***** VORLIEGENDER TEXT *****

Protokoll der Sitzung vom 13.03.2008

In Verbindung damit liegt Ihnen ein Antrag der Fraktion Bündnis 90/Die Grünen vor; das ist die Drucksache 14/5023. Auch dieser Antrag wurde vom Plenum gemäß § 79 Abs. 2 Buchstabe b der Geschäftsordnung an den Ausschuss für Generationen, Familie und Integration überwiesen mit der Maßgabe, dass eine Beratung und die Abstimmung erst nach Vorlage einer Beschlussempfehlung erfolgen. Die Beschlussempfehlung und der Bericht des Ausschusses für Generationen, Familie und Integration liegen jetzt ebenfalls vor.

Ich eröffne die Beratung und erteile Frau Asch von der Fraktion Bündnis 90/Die Grünen das Wort.

Frau Präsidentin! Meine Damen und Herren! Das Thema Sprachstandserhebung in diesem Land ist geprägt von Pleiten, Pech und Pannen. Wir haben es immer wieder gesagt. Wir haben dieses übereilte Verfahren, das mit der heißen Nadel gestrickt wurde, von Anfang an kritisiert. Unsere grundsätzliche Kritik wurde in der Anhörung, die dazu stattfand, von allen Wissenschaftlerinnen und Wissenschaftlern bestätigt.

Diese Anhörung war letztendlich eine Ohrfeige für die Landesregierung, weil sie Folgendes gezeigt hat: Der Test misst nicht, was er zu messen vorgibt. Das heißt, er ist nicht valide. Der Test misst höchstens die Stressresistenz der Kinder. Er stellt allerdings den Sprachförderbedarf der vierjährigen Kinder in diesem Land nicht valide und reliabel fest.

Selbst Frau Prof. Fried, die den Test erstellt hat, räumte ein, dass sie unter Zeitdruck stand und dass der Test viel zu früh flächendeckend eingesetzt wurde, weil er nicht ausreichend evaluiert war.

***** ERFASSTE ANGABEN *****

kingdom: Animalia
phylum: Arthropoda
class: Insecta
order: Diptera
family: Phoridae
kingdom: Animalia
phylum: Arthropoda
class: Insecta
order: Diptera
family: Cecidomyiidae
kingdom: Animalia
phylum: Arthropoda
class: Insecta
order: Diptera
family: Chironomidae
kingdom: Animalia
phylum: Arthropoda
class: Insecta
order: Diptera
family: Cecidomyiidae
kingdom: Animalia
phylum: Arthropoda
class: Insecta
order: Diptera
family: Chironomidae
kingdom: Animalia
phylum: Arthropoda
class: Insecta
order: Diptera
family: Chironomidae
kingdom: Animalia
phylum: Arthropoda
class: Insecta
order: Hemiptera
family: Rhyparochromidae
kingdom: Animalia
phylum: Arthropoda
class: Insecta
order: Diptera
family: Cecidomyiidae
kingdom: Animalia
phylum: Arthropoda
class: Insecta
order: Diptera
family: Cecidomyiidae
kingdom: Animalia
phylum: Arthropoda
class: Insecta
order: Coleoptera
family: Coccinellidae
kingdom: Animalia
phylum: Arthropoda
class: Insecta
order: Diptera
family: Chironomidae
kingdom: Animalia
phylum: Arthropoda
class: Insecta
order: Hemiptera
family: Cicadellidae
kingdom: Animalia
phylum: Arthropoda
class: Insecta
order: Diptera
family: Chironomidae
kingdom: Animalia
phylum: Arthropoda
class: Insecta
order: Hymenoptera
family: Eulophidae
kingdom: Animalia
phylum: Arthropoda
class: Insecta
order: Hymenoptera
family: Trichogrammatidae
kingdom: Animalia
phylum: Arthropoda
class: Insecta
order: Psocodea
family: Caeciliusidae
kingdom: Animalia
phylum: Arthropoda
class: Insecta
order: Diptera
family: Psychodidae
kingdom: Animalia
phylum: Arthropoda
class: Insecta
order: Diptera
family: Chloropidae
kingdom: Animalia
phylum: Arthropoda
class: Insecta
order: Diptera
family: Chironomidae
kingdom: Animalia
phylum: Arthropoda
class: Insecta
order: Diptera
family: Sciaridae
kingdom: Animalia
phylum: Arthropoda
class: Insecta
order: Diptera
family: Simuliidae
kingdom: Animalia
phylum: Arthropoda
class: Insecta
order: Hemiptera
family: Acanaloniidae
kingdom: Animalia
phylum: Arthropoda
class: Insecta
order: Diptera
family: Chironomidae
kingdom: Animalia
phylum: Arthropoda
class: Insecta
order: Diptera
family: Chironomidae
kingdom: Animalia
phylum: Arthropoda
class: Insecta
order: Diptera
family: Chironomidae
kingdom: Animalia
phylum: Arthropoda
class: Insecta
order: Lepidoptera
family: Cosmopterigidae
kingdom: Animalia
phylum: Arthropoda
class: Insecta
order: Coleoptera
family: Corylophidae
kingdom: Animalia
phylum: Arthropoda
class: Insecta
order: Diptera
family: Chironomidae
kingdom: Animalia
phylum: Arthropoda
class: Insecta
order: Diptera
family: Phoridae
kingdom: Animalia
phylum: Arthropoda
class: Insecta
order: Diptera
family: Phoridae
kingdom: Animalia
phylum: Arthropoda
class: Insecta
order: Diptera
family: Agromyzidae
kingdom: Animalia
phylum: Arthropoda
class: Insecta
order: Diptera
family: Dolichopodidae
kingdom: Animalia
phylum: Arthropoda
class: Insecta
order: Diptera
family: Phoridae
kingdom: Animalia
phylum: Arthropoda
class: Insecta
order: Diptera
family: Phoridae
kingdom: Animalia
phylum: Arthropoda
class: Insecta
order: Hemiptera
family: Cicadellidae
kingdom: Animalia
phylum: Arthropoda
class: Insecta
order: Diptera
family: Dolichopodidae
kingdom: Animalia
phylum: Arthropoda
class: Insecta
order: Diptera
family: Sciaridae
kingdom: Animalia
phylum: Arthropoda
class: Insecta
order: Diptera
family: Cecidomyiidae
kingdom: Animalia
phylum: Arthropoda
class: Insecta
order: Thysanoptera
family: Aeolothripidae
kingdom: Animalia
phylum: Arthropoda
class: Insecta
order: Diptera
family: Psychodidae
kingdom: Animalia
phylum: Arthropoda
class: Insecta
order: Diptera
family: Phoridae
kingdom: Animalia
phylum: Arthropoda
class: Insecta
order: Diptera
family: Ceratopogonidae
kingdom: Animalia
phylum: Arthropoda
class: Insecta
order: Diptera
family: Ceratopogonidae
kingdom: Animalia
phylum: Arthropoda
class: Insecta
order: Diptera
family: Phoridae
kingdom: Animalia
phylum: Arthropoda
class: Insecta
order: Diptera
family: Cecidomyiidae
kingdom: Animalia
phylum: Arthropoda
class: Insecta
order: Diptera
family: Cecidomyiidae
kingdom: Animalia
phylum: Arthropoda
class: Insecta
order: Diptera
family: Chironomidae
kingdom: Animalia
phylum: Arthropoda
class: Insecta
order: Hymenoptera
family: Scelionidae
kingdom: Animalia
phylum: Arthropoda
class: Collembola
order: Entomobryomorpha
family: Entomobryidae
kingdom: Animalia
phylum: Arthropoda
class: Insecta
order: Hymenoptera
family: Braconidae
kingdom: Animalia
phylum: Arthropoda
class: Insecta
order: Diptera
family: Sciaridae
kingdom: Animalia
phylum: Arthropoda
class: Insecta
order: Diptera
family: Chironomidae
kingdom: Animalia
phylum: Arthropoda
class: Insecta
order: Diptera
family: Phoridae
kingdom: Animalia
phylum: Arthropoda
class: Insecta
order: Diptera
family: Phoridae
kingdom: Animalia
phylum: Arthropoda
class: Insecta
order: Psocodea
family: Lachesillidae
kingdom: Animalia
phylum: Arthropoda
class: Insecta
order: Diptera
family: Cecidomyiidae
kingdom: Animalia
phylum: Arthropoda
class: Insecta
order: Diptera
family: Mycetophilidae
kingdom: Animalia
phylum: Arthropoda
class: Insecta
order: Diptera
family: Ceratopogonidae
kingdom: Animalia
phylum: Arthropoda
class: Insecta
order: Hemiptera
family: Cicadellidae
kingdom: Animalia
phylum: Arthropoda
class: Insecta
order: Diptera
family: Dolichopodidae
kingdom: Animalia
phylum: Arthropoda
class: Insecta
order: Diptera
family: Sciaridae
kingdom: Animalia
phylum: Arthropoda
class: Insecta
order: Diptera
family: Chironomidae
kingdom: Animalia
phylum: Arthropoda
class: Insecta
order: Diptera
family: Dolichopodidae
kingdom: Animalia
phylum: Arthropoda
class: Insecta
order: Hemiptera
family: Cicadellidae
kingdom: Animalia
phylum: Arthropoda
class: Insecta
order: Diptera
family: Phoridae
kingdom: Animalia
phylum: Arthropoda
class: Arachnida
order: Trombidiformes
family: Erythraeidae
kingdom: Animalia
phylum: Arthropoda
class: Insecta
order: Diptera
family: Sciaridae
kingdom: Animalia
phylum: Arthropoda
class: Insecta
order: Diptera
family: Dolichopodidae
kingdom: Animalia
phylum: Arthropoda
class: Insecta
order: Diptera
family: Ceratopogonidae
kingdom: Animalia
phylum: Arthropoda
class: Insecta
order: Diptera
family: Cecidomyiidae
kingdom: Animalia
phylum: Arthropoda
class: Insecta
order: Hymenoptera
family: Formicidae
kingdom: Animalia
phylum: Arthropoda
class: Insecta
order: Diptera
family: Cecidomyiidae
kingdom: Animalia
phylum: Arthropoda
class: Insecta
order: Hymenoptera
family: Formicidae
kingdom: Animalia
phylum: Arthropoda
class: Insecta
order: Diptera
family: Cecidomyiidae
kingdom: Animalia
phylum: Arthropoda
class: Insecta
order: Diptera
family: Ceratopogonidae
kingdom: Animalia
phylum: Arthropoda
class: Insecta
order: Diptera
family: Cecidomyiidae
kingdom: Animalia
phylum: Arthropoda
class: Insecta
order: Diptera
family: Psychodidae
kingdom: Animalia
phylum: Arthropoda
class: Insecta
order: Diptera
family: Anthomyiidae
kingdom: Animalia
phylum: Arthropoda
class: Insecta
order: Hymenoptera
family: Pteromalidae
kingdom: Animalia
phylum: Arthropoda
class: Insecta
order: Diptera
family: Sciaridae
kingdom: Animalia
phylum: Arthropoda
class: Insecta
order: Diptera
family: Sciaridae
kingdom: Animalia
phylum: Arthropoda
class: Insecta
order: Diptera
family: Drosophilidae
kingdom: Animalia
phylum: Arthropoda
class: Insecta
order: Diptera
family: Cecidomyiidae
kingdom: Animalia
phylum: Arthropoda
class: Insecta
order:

*****

=== ZIEL DER AUFGABE ===
Bearbeite das Sitzungsprotokoll von "Diese Anhörung war" bis einschließlich "ausreichend evaluiert war.", indem du "Zeitdruck" durch "Termindruck" ersetzt, und gib diesen Abschnitt danach vollständig wieder.

=== KORREKTE AUSGABE ===
Diese Anhörung war letztendlich eine Ohrfeige für die Landesregierung, weil sie Folgendes gezeigt hat: Der Test misst nicht, was er zu messen vorgibt. Das heißt, er ist nicht valide. Der Test misst höchstens die Stressresistenz der Kinder. Er stellt allerdings den Sprachförderbedarf der vierjährigen Kinder in diesem Land nicht valide und reliabel fest.

Selbst Frau Prof. Fried, die den Test erstellt hat, räumte ein, dass sie unter Termindruck stand und dass der Test viel zu früh flächendeckend eingesetzt wurde, weil er nicht ausreichend evaluiert war.